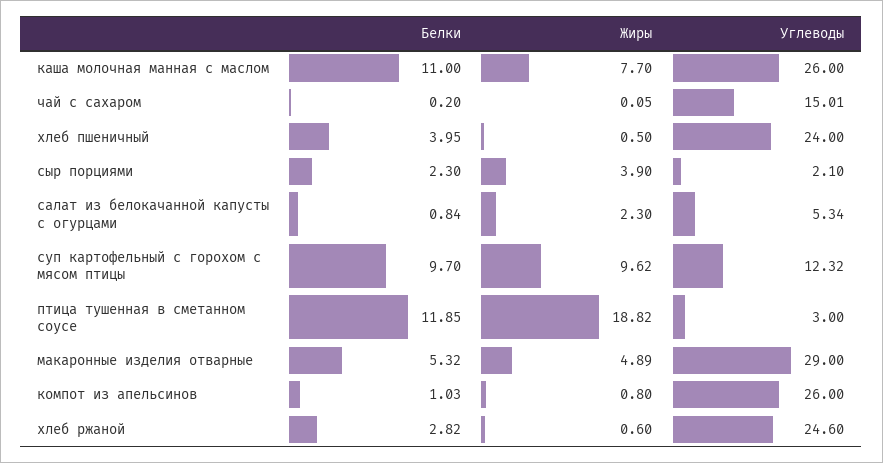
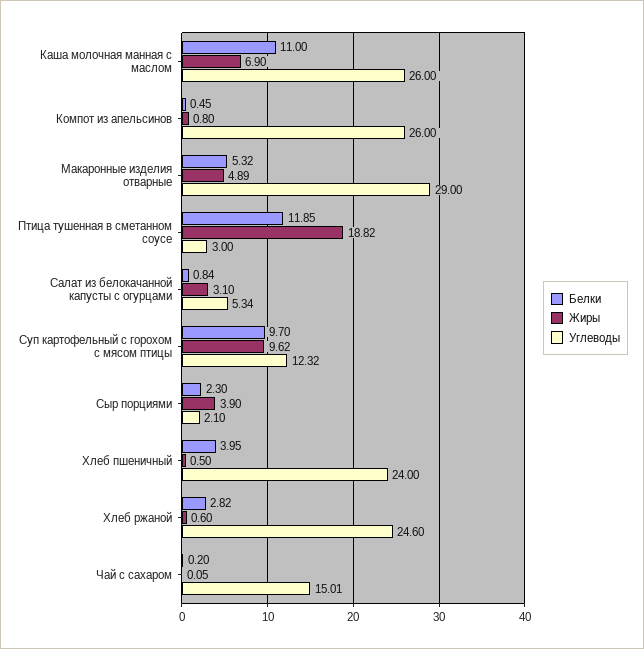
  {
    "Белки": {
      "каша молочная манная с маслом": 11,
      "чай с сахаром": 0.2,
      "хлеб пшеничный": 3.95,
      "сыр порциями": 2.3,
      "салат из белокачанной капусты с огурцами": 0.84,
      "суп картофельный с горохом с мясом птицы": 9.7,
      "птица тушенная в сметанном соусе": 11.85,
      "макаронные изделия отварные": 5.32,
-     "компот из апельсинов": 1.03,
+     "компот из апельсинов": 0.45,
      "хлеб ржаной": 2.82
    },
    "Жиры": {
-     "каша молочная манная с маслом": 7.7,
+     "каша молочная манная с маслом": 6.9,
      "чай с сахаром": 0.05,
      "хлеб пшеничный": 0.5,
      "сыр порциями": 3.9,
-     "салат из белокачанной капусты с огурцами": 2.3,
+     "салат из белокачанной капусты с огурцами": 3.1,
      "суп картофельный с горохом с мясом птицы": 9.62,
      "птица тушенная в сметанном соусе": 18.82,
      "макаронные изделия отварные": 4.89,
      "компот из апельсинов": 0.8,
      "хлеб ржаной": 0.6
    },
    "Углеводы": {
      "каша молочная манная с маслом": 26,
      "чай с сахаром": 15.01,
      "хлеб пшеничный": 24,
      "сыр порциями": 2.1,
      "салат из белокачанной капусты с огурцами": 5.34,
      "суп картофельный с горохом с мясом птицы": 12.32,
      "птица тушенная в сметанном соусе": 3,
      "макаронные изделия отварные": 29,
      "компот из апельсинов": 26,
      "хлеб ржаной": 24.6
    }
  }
--
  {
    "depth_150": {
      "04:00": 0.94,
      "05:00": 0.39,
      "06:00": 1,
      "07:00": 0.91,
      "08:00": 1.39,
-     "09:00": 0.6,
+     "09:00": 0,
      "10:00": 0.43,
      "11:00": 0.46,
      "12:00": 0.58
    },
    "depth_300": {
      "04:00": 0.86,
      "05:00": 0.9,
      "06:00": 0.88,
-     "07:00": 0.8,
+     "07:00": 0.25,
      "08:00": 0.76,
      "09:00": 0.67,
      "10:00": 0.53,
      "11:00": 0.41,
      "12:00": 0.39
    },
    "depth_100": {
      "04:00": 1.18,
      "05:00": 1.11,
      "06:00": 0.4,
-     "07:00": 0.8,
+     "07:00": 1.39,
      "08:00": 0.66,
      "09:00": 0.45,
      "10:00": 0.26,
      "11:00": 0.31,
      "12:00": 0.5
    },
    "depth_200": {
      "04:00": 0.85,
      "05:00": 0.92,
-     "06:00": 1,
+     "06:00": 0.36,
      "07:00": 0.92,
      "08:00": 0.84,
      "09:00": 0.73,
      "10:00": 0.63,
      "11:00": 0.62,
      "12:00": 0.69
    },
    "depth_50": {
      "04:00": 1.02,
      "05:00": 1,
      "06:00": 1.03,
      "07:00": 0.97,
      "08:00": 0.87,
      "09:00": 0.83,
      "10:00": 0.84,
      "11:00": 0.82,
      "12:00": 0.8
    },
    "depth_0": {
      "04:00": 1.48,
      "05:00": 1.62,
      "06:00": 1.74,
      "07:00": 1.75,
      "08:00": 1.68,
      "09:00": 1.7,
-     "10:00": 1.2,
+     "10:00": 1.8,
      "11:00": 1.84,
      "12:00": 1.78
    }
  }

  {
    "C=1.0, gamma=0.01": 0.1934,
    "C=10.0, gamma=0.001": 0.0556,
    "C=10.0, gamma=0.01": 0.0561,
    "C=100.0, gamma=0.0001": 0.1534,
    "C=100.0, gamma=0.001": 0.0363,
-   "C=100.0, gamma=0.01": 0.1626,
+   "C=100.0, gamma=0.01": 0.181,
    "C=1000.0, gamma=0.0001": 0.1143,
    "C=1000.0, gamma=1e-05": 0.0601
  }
---
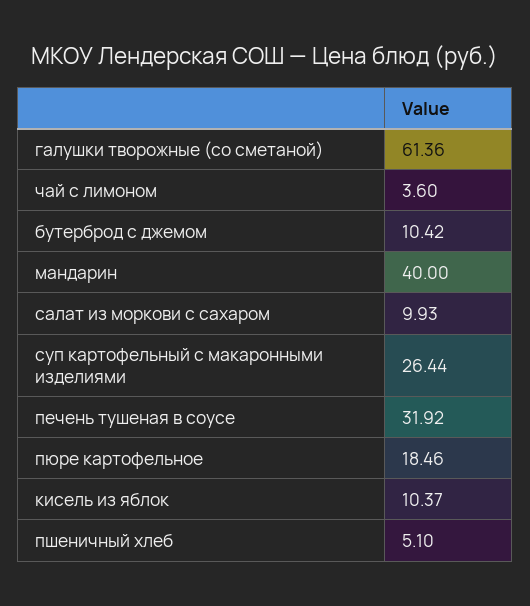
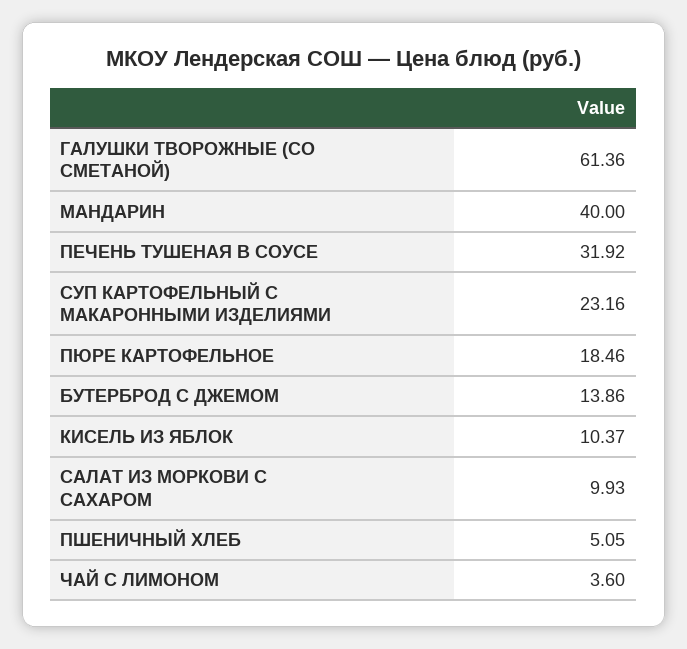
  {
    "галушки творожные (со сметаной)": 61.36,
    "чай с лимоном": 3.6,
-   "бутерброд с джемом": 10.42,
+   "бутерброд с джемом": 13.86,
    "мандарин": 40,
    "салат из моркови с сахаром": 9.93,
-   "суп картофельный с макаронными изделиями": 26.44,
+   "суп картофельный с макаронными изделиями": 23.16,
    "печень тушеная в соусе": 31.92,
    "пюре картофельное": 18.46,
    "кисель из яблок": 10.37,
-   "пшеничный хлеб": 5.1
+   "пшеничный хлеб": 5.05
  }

WHAT YOU SHOULD DO ▸ Please report every line among the entries that includes "капусты".

ANSWER BOX ▸
      "салат из белокачанной капусты с огурцами": 0.84,
-     "салат из белокачанной капусты с огурцами": 2.3,
+     "салат из белокачанной капусты с огурцами": 3.1,
      "салат из белокачанной капусты с огурцами": 5.34,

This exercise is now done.